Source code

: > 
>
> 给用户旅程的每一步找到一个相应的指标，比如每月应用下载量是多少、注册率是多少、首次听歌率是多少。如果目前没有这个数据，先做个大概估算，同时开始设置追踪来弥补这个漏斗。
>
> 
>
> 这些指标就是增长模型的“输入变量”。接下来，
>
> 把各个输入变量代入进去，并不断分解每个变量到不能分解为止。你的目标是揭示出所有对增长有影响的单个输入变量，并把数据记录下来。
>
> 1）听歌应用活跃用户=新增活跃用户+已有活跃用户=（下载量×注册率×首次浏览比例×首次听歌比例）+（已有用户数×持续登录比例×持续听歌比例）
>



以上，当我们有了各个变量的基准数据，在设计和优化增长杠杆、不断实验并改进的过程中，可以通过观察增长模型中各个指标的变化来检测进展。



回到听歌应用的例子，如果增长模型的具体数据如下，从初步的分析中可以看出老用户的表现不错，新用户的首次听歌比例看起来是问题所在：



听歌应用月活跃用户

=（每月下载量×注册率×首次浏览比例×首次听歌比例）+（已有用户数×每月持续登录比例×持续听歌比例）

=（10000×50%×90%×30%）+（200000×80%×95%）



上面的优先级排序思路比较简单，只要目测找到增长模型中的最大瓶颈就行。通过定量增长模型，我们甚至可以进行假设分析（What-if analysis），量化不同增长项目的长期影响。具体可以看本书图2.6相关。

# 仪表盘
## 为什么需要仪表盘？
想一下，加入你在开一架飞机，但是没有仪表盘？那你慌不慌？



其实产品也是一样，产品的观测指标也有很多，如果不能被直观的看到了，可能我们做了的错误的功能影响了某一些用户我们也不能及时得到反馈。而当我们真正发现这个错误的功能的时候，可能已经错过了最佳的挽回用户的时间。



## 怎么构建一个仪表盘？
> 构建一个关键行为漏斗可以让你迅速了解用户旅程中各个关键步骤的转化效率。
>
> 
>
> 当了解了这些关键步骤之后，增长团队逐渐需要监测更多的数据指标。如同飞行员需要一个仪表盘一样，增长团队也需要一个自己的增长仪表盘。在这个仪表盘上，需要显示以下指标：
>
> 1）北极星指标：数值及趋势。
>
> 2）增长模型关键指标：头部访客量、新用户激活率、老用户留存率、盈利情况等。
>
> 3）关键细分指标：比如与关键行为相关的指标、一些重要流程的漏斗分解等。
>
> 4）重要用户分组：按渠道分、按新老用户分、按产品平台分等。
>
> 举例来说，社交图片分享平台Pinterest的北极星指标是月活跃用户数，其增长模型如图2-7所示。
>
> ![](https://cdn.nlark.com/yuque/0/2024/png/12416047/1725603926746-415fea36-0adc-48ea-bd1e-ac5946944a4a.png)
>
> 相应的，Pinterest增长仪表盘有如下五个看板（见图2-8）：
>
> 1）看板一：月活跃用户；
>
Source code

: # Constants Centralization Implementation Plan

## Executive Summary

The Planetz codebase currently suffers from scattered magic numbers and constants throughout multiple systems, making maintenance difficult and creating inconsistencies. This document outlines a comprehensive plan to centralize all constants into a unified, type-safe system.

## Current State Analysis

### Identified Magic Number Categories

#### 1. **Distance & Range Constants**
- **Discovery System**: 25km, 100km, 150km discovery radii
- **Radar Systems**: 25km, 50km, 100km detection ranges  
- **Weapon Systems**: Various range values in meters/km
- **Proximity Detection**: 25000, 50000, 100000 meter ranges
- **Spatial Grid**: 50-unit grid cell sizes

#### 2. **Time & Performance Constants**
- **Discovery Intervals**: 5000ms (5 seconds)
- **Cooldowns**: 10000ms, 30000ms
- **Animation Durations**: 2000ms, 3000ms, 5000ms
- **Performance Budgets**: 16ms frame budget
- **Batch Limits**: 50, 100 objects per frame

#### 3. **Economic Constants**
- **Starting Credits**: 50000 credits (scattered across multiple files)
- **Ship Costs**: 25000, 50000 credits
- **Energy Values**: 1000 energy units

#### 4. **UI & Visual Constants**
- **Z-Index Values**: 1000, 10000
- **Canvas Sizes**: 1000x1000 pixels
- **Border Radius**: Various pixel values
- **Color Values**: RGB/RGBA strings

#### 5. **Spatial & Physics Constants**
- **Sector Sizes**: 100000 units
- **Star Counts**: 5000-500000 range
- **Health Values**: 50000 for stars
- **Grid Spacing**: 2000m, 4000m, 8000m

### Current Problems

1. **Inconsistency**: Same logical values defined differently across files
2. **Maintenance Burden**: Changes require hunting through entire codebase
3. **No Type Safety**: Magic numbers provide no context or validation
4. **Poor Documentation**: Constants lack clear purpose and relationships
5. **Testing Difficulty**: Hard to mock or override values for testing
- - - -
* What the task asks *
Reproduce all of the material above, line for line, with no changes.

* Expected answer *
Source code

: > 
>
> 给用户旅程的每一步找到一个相应的指标，比如每月应用下载量是多少、注册率是多少、首次听歌率是多少。如果目前没有这个数据，先做个大概估算，同时开始设置追踪来弥补这个漏斗。
>
> 
>
> 这些指标就是增长模型的“输入变量”。接下来，
>
> 把各个输入变量代入进去，并不断分解每个变量到不能分解为止。你的目标是揭示出所有对增长有影响的单个输入变量，并把数据记录下来。
>
> 1）听歌应用活跃用户=新增活跃用户+已有活跃用户=（下载量×注册率×首次浏览比例×首次听歌比例）+（已有用户数×持续登录比例×持续听歌比例）
>



以上，当我们有了各个变量的基准数据，在设计和优化增长杠杆、不断实验并改进的过程中，可以通过观察增长模型中各个指标的变化来检测进展。



回到听歌应用的例子，如果增长模型的具体数据如下，从初步的分析中可以看出老用户的表现不错，新用户的首次听歌比例看起来是问题所在：



听歌应用月活跃用户

=（每月下载量×注册率×首次浏览比例×首次听歌比例）+（已有用户数×每月持续登录比例×持续听歌比例）

=（10000×50%×90%×30%）+（200000×80%×95%）



上面的优先级排序思路比较简单，只要目测找到增长模型中的最大瓶颈就行。通过定量增长模型，我们甚至可以进行假设分析（What-if analysis），量化不同增长项目的长期影响。具体可以看本书图2.6相关。

# 仪表盘
## 为什么需要仪表盘？
想一下，加入你在开一架飞机，但是没有仪表盘？那你慌不慌？



其实产品也是一样，产品的观测指标也有很多，如果不能被直观的看到了，可能我们做了的错误的功能影响了某一些用户我们也不能及时得到反馈。而当我们真正发现这个错误的功能的时候，可能已经错过了最佳的挽回用户的时间。



## 怎么构建一个仪表盘？
> 构建一个关键行为漏斗可以让你迅速了解用户旅程中各个关键步骤的转化效率。
>
> 
>
> 当了解了这些关键步骤之后，增长团队逐渐需要监测更多的数据指标。如同飞行员需要一个仪表盘一样，增长团队也需要一个自己的增长仪表盘。在这个仪表盘上，需要显示以下指标：
>
> 1）北极星指标：数值及趋势。
>
> 2）增长模型关键指标：头部访客量、新用户激活率、老用户留存率、盈利情况等。
>
> 3）关键细分指标：比如与关键行为相关的指标、一些重要流程的漏斗分解等。
>
> 4）重要用户分组：按渠道分、按新老用户分、按产品平台分等。
>
> 举例来说，社交图片分享平台Pinterest的北极星指标是月活跃用户数，其增长模型如图2-7所示。
>
> ![](https://cdn.nlark.com/yuque/0/2024/png/12416047/1725603926746-415fea36-0adc-48ea-bd1e-ac5946944a4a.png)
>
> 相应的，Pinterest增长仪表盘有如下五个看板（见图2-8）：
>
> 1）看板一：月活跃用户；
>
Source code

: # Constants Centralization Implementation Plan

## Executive Summary

The Planetz codebase currently suffers from scattered magic numbers and constants throughout multiple systems, making maintenance difficult and creating inconsistencies. This document outlines a comprehensive plan to centralize all constants into a unified, type-safe system.

## Current State Analysis

### Identified Magic Number Categories

#### 1. **Distance & Range Constants**
- **Discovery System**: 25km, 100km, 150km discovery radii
- **Radar Systems**: 25km, 50km, 100km detection ranges  
- **Weapon Systems**: Various range values in meters/km
- **Proximity Detection**: 25000, 50000, 100000 meter ranges
- **Spatial Grid**: 50-unit grid cell sizes

#### 2. **Time & Performance Constants**
- **Discovery Intervals**: 5000ms (5 seconds)
- **Cooldowns**: 10000ms, 30000ms
- **Animation Durations**: 2000ms, 3000ms, 5000ms
- **Performance Budgets**: 16ms frame budget
- **Batch Limits**: 50, 100 objects per frame

#### 3. **Economic Constants**
- **Starting Credits**: 50000 credits (scattered across multiple files)
- **Ship Costs**: 25000, 50000 credits
- **Energy Values**: 1000 energy units

#### 4. **UI & Visual Constants**
- **Z-Index Values**: 1000, 10000
- **Canvas Sizes**: 1000x1000 pixels
- **Border Radius**: Various pixel values
- **Color Values**: RGB/RGBA strings

#### 5. **Spatial & Physics Constants**
- **Sector Sizes**: 100000 units
- **Star Counts**: 5000-500000 range
- **Health Values**: 50000 for stars
- **Grid Spacing**: 2000m, 4000m, 8000m

### Current Problems

1. **Inconsistency**: Same logical values defined differently across files
2. **Maintenance Burden**: Changes require hunting through entire codebase
3. **No Type Safety**: Magic numbers provide no context or validation
4. **Poor Documentation**: Constants lack clear purpose and relationships
5. **Testing Difficulty**: Hard to mock or override values for testing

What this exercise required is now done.